技術概要
本技術は、小型化と映像への取付部材映り込み防止という、従来の撮像装置が抱えていた二律背反の課題を解決する革新的な撮像装置および撮像システムです。カメラを支持するリング部と、レンズから離れる方向に延びる取付板を組み合わせることで、任意の取付箇所に設置可能な自由度を確保しつつ、高品質な映像取得を可能にします。特にドライブレコーダーや監視カメラといった、設置環境が限定され、かつ映像品質が重要なアプリケーションにおいて、導入企業に大きな競争優位性をもたらすでしょう。
メカニズム
本技術の撮像装置は、カメラと、カメラを支持するリング部、およびリング部に接続され所望の取付箇所に取り付け可能な取付板から構成されます。特許請求項に記載されているように、取付板はカメラの撮影方向と略直交する一方側でレンズから離れる方向に延びており、取付面の寸法がカメラ部よりも小さくなる部分を持ちます。さらに、取付面の法線方向がレンズの正面方向を向いた際に、取付面の両側にリング部が見えるように姿勢調整が可能です。この構造により、取付部材がレンズの画角に入り込むことを防ぎ、クリアな映像を確保しながら、小型化と設置の柔軟性を両立させています。
権利範囲
AI評価コメント
本特許は、2042年まで約16年の残存期間を有し、長期的な事業展開を強力に支える基盤となります。

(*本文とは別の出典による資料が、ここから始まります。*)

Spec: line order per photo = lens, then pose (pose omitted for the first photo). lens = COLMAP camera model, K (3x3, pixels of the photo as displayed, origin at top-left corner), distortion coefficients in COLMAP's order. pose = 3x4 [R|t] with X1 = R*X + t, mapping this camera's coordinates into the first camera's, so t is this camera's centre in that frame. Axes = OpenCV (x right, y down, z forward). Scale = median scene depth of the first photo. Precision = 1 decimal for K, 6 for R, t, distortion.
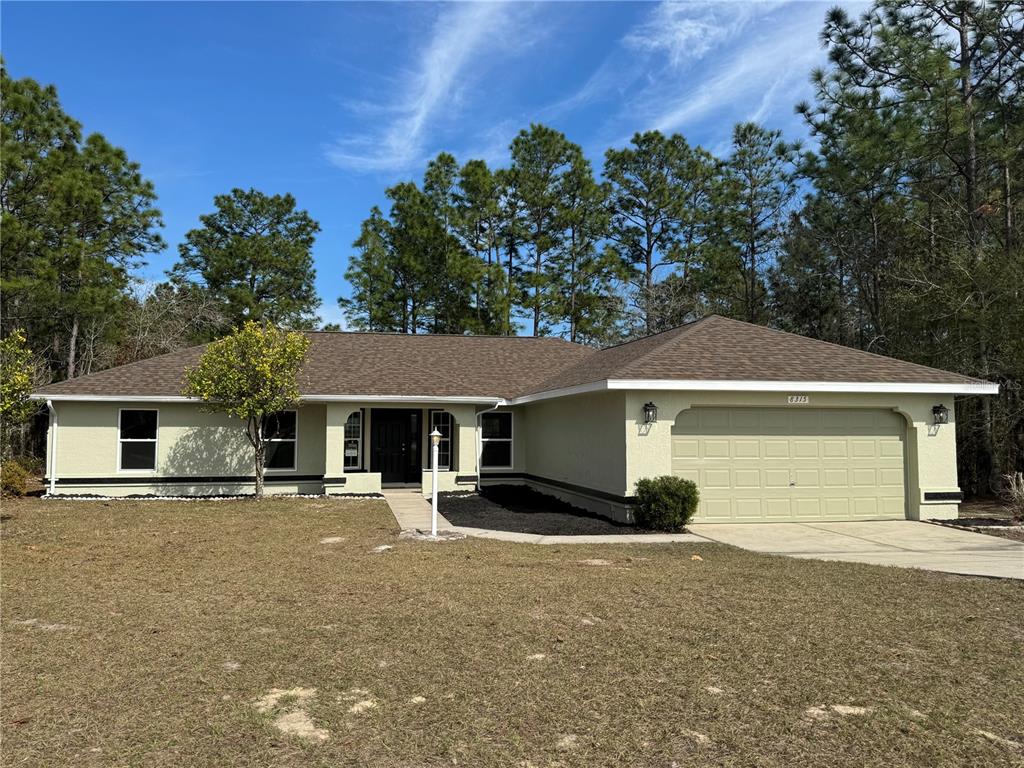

2度の拒絶通知を乗り越え、8件の先行技術と対比された上で特許査定されたことで、その権利の安定性と技術的優位性が強く証明されています。競合に対する明確な差別化要素として機能し、市場での独占的地位を確立できるSランクの優良特許です。
| 比較項目 | 従来技術 | 本技術 |
|---|---|---|
| 取付部材の映像映り込み | 発生しやすい | ◎ 完全に防止 |
| 設置場所の自由度 | 一体型で限定的 | ◎ 任意の場所へ柔軟対応 |
| 装置の小型化 | 高機能化で大型化傾向 | ◎ 構造最適化で実現 |
| 映像の信頼性 | 映り込みで低下の可能性 | ◎ 高品質で安定 |
本技術の導入により、ドライブレコーダーの設置工数を1台あたり平均5分短縮できると仮定します。年間10万台の製品に導入する場合、工賃単価3,000円/時で計算すると、年間削減効果は100,000台 × (5/60時間) × 3,000円/時 = 250万円となります。さらに、映り込みのない高画質映像により、事故解析の精度が向上し、年間発生する潜在的な保険金支払い等の損失リスク(例えば1億円)の10%を低減できた場合、年間1,000万円の削減が見込めます。これらを合わせ、年間約1,500万円の経済効果が期待できます。